Pair Trading with China Petroleum and Hengli Industrial

The main advantage of trading using opposite China Petroleum and Hengli Industrial positions is that it hedges away some unsystematic risk. Because of two separate transactions, even if China Petroleum position performs unexpectedly, Hengli Industrial can make up some of the losses. Pair trading also minimizes risk from directional movements in the market. For example, if an entire industry or sector drops because of unexpected headlines, the short position in Hengli Industrial will offset losses from the drop in Hengli Industrial's long position.

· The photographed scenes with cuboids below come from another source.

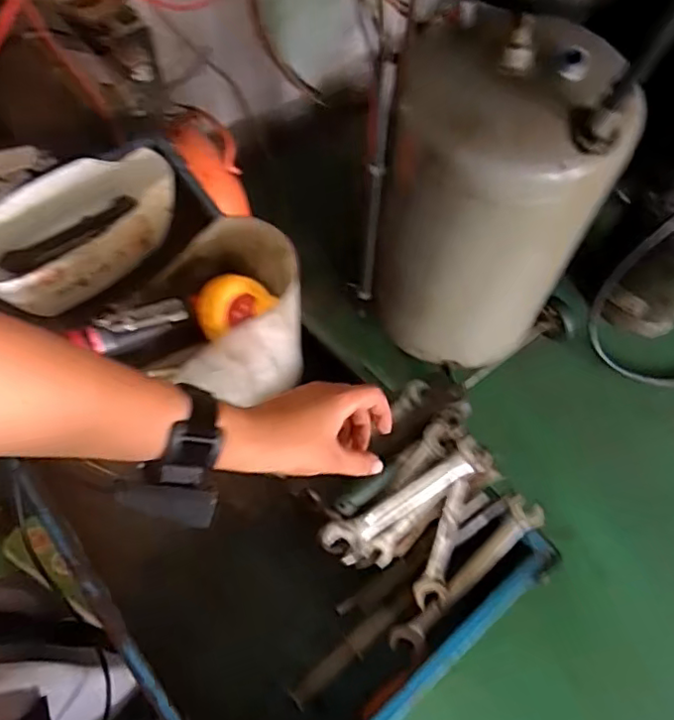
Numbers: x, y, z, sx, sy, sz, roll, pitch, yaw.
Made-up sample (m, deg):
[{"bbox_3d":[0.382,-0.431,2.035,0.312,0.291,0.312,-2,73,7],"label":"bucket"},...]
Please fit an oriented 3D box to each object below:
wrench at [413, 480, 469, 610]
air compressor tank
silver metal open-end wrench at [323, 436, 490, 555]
[{"bbox_3d":[0.102,0.174,0.567,0.029,0.010,0.120,18,84,5],"label":"wrench"},{"bbox_3d":[0.237,-0.259,1.083,0.309,0.578,0.310,5,66,0],"label":"air compressor tank"},{"bbox_3d":[0.063,0.129,0.560,0.169,0.014,0.030,-28,70,-14],"label":"silver metal open-end wrench"}]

The idea behind China Petroleum Chemical and Hengli Industrial Development pairs trading is to make the combined position market-neutral, meaning the overall market's direction will not affect its win or loss (or potential downside or upside). This can be achieved by designing a pairs trade with two highly correlated stocks or equities that operate in a similar space or sector, making it possible to obtain profits through simple and relatively low-risk investment.
Check out your portfolio center.
Note that this page's information should be used as a complementary analysis to find the right mix of equity instruments to add to your existing portfolios or create a brand new portfolio. You can also try the Volatility Analysis module to get historical volatility and risk analysis based on latest market data.